Les résidus de pesticides dans les aliments sont à 1 % de notre crédit toxicologique
Une étude d’UFC-Que Choisir publiée dans son édition d’avril suggère qu’un aliment sur deux, en France, contient des résidus de produits phytosanitaires potentiellement dangereux. Détectés dans les limites des seuils de quantification, ils sont à un niveau 100 fois moins élevé que celui de notre « crédit toxicologique », un compte sécurisé tout au long de la vie, et 10 000 fois moins élevé que la Dose sans effet (DES) toxique.
La peur dans l’assiette revient avec la dernière étude d’UFC Que-Choisir. L’association a croisé les résultats d’analyses officielles sur la recherche de résidus de pesticides dans plus de 5 000 aliments d’origine végétale réalisées par les autorités françaises en 2019* avec la liste des substances actives qu’elle considère dangereuses. Laquelle est plus large que la liste établie par les experts européens et du cadre réglementaire.
Sur les 14 000 échantillons de produits bio et conventionnels analysés, l’étude indique que 51 % d’entre eux révèlent la présence de ces substances actives. Le seuil de quantification est pris pour référence dans ce calcul. Phyteis rappelle que quantification ne signifie pas danger.

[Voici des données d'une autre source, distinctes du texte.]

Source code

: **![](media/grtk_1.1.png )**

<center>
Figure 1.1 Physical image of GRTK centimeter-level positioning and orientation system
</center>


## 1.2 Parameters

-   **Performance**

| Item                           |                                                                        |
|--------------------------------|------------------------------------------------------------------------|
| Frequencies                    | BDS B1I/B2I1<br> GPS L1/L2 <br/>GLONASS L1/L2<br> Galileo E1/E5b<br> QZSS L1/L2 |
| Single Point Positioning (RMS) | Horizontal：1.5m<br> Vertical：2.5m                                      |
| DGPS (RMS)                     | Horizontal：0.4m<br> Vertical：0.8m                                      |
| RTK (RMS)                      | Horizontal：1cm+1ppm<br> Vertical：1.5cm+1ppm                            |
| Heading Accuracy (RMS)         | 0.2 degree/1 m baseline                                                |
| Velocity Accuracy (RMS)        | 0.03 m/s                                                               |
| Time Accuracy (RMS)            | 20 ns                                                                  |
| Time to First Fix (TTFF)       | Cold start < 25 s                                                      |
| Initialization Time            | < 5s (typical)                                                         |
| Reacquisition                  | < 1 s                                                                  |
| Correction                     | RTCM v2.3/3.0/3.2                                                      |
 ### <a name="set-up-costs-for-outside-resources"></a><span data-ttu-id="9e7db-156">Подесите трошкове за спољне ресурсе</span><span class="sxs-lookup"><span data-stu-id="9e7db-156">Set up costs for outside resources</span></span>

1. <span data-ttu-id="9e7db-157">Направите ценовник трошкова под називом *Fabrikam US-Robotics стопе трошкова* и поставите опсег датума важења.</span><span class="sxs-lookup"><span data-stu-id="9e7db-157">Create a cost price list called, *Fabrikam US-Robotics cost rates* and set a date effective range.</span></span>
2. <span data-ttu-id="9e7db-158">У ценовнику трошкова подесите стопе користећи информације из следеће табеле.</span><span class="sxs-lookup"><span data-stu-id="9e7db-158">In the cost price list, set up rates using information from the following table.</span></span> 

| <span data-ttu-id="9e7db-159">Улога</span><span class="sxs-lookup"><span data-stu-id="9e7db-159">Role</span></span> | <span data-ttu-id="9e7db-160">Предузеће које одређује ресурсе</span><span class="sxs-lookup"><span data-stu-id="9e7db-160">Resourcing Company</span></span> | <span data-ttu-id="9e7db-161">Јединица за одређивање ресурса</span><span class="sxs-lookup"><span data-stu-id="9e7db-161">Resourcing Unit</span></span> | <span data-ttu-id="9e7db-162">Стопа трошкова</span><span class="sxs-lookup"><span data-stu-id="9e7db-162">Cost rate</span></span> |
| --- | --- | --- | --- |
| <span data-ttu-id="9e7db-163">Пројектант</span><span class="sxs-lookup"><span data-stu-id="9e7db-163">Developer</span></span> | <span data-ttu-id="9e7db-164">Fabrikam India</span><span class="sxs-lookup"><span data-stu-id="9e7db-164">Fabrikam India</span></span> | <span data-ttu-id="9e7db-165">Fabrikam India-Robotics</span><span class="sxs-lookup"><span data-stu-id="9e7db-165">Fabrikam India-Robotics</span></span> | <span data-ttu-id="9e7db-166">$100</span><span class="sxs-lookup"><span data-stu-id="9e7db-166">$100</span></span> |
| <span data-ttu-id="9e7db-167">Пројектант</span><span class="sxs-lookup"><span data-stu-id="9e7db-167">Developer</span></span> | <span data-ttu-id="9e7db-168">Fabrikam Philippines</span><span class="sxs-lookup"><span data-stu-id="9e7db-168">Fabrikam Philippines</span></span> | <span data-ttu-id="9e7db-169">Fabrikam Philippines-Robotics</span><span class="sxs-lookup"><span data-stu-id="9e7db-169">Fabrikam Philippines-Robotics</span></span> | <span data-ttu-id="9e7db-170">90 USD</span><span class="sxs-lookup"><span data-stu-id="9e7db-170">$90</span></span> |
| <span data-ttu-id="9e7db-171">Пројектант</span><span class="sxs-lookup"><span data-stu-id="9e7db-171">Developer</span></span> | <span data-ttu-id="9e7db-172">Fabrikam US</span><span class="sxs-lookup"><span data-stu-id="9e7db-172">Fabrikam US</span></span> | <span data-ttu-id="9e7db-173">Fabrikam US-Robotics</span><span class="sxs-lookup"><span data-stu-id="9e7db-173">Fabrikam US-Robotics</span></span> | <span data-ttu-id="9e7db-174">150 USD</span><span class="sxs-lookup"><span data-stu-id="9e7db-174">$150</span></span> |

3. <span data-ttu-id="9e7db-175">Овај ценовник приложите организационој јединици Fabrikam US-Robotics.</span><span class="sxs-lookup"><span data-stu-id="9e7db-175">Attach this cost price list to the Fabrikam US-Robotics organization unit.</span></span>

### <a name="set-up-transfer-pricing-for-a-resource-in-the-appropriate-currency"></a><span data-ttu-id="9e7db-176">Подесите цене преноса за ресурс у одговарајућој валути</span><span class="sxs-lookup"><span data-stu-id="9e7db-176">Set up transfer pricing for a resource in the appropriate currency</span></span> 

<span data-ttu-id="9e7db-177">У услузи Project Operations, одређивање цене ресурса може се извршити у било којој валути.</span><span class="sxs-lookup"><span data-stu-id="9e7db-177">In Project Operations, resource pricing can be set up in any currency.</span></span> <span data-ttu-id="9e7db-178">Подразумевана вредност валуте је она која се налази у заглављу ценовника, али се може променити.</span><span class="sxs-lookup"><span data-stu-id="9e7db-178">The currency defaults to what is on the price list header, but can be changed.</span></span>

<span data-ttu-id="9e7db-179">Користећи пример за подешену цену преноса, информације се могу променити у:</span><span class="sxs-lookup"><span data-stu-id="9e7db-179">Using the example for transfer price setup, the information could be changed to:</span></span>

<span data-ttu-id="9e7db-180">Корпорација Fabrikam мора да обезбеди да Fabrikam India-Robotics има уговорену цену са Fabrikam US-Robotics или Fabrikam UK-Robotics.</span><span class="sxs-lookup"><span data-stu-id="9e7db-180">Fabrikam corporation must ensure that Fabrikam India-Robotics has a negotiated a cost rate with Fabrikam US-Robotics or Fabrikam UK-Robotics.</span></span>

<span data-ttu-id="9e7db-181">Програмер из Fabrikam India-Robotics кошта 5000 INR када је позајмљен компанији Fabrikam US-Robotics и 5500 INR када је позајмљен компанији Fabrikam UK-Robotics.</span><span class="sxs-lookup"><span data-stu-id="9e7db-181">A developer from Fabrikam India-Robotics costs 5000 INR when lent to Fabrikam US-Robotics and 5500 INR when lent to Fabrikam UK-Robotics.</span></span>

Le risque dépend de l’exposition, le danger est un potentiel.
Par ailleurs, « cela signifie donc que 50 % des échantillons sont déjà, tels quels, en mesure de réclamer une allégation de type “zéro résidu de pesticides”, comme on les voit se multiplier », relève Julien Durand-Réville, responsable santé Phyteis.
Résidus pesticides détectés et crédit toxicologique, une marge sécuritaire de 100
Au-delà du débat de la quantification, la question est de savoir si la consommation de produits alimentaires avec ces niveaux de résidus de pesticides, y compris ceux présumés dangereux, approche, voire dépasse nos crédits toxicologiques ? Cette valeur correspond à la quantité de traces que chacun peut consommer tous les jours, tout au long de sa vie, sans conséquence sur la santé. « Non spécifique aux produits phytopharmaceutiques, la détermination de ce plafond s’effectue avec des marges de sécurité considérables, complète Julien Durand-Réville. Elles prennent notamment en compte les incertitudes liées à toutes démarches scientifiques, aussi exigeantes soient-elles, mais également la possibilité dans une population d’avoir des personnes plus ou moins sensibles. »
L’Efsa (Agence européenne de sécurité des aliments) calcule chaque année, sur la base des analyses de résidus et du régime alimentaire des citoyens, le niveau réel d’exposition. Ainsi, en 2019, les résultats montrent un niveau d’exposition des européens correspondant en moyenne à une consommation de 1,033 % de notre crédit toxicologique pour les 187 substances actives quantifiées. Ce résultat est constant puisqu’en 2018, il s’établissait à 1,024 %. « Entre ce que l’on consomme et ce que le cadre réglementaire fixe, c’est 100 fois moins. Comparé à ce qui doit être consommé pour montrer le premier effet sanitaire néfaste, c’est 10 000 fois moindre », explique Julien Durand-Réville.
Effets cocktails pris en compte avec le crédit toxicologique par effet
Pour répondre aux interrogations sur de potentiels effets cumulatifs ou effets cocktails, une nouvelle dimension au crédit toxicologique des substances est ajoutée : le crédit toxicologique par effet. Cette approche vérifie l’impact sur la santé de groupes de substances qui agissent sur un même organe ou un même mécanisme toxicologique précis. L’Efsa donne la priorité aux effets les plus susceptibles de conduire à un risque de dépassement. De premières évaluations de risque ont été réalisées sur la thyroïde et le cerveau. « Ces travaux montrent que même en cumulant les substances ayant des effets comparables, nous sommes très loin d’utiliser tout notre crédit toxicologique en raison du faible niveau d’exposition », conclut Julien Durand-Réville.
*Analyses réalisées dans le cadre de l’étude européenne de l’Efsa sur la conformité des aliments.
Comment calculer le crédit toxicologique ?
À partir d’études toxicologiques, la plus grosse Dose sans effet (DES) est établie. C’est la dose à laquelle apparait le premier effet sanitaire significatif, toutes études toxicologiques confondues. Compte tenu des incertitudes et de la diversité potentielle des individus dans une population (certains sont plus sensibles que d’autres…) la règle est de diviser par 100 cette quantité. Elle donne la Dose journalière admissible (DJA). Cette dose réglementaire permet de déterminer le crédit toxicologique acceptable en fonction du poids de l’individu.